Student-Driven Learning Path provides learning opportunities tailored to the expressed learning interests and abilities, whole child factors, schedule, and goals of the students. It not only allows students to determine the content they study, but the way they learn it – seminars, lecture, tutoring, online courses, etc. In practice, the resources don’t exist to offer this kind of learning path so most schools may simply offer electives, or online courses or differentiated courses to give students some amount of choice. The best that is available right now are adaptive software packages that support students in following the path of their choice through the material, but good adaptive software is not available for most subjects.

Mastery/Competency-Based Progression/Pace means that students can move through content at their own pace, but that they are not allowed to progress until they have mastered the current content. Unfortunately, offering self-paced study is not feasible for most teachers with large class sizes so the task must be offloaded to self-paced learning software or textbooks. Students have the content delivered to them via a screen or a page, then take a test. This sort of independent study is not conducive to deeper learning – the students are more likely to memorize facts, formulas, and high level procedures in order to pass the test than they are to understand the underlying concepts. Students who are not engaged are also likely to set their self-pace to “very slow” and fall behind. Teachers must then help the students to learn concepts and to catch up, but don’t have the hours in the day to do this individually for each student, and so must rely on group instruction – which means the students can no longer move at their own pace, but must move forward with their group.

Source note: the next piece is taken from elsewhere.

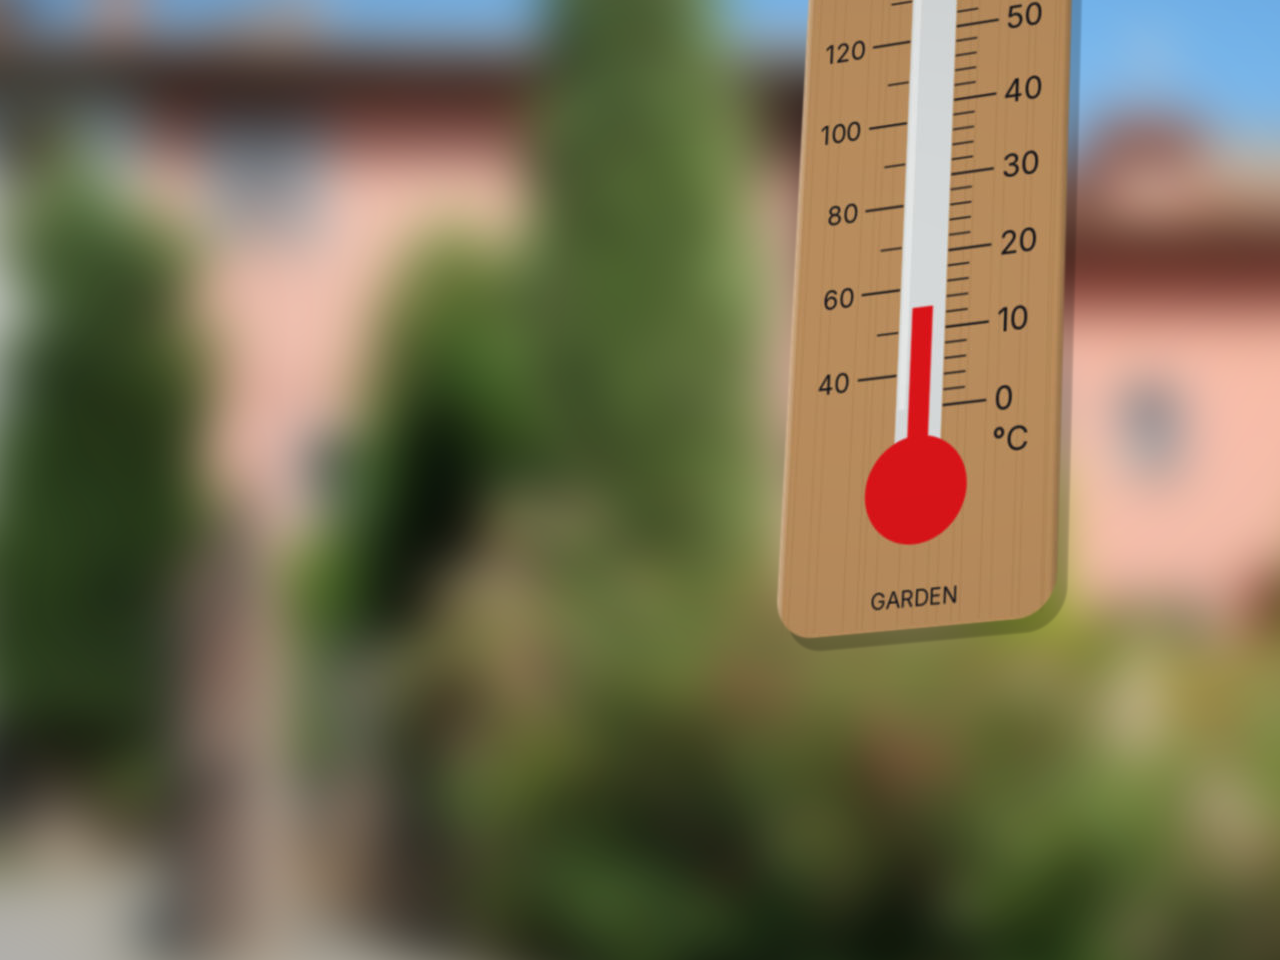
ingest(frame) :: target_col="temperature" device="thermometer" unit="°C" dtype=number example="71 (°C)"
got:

This is just one set of elements in one definition of personalization. There are many, many more. But what they all have in common is that they require a significant shift in teacher mindset and a giving up of control to students so that they can take ownership of their learning, learn deeply, and be intrinsically motivated. And they are all subject to being co-opted by traditional teaching methods in ways similar to those described above.

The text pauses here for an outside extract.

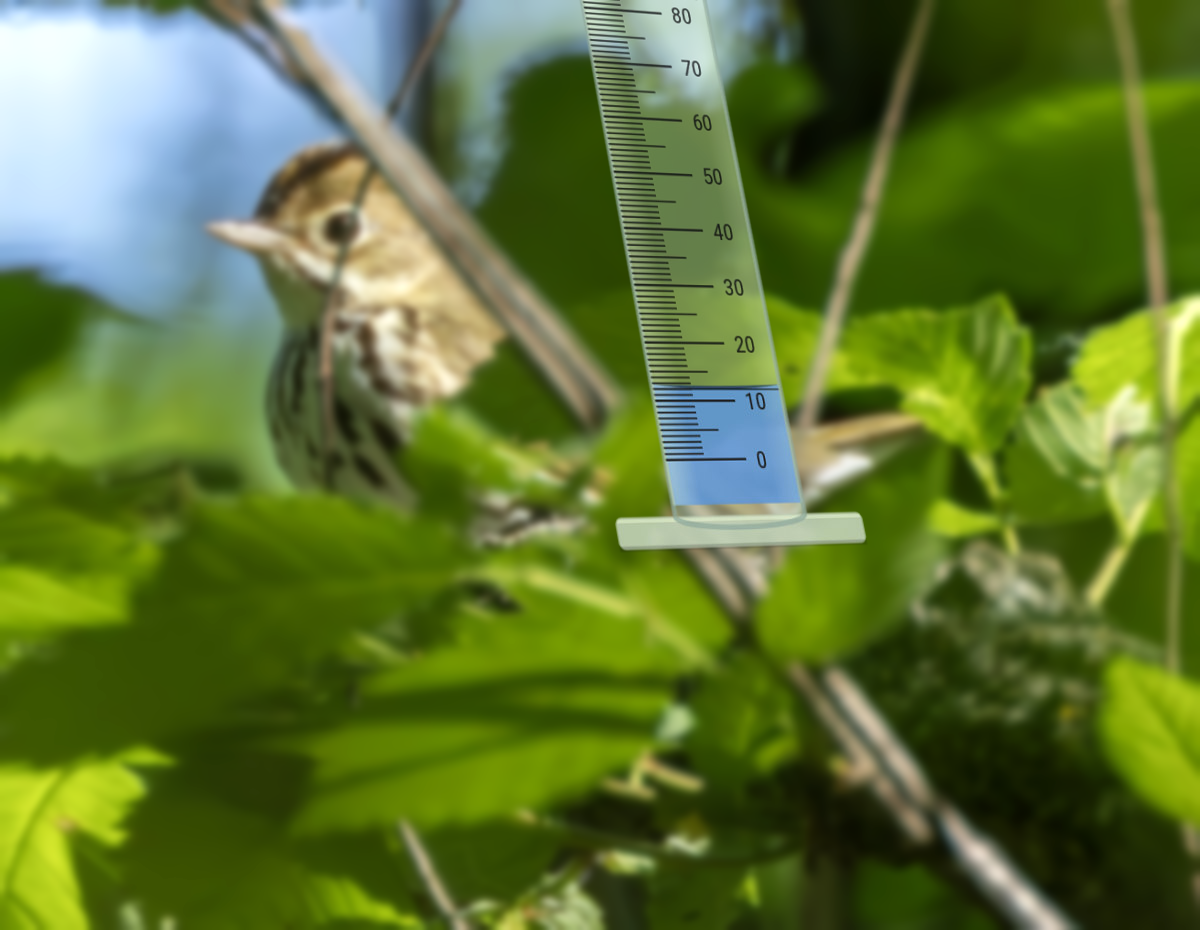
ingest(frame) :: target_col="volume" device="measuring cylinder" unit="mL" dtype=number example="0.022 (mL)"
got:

So how do you know if your personalized learning initiative is working? You could focus on test scores, but there is a problem with that being the metric that is measured. When you focus on test scores as the thing that is measured, teachers will receive feedback on their success/failure based on the test scores. This will incentivize them to move away from a path and a new mindset that feels risky to one that is comfortable – teaching to the test. They may maintain the “form” of personalized learning, but the “substance” will be lost. The implementation moves into a negative spiral of increased pressure to increasing test scores leading to inauthentic implementation of PL, leading to less improvement in test scores.

But there is another metric that drives a positive cycle: student agency. When personalized learning is implemented authentically, student agency is one of the positive outcomes. When it is implemented inauthentically, there is essentially no student agency. Measuring student agency and giving feedback to teachers on that measurement will incentivize teachers to double down on those scary, difficult, new approaches and mindsets as their best hope for achieving their goals. And you can expect test scores to increase as a side effect.

Student agency is the canary in the coal mine – when student agency is dead, student learning is stagnant and inauthentic. When student agency thrives, so do students and their learning.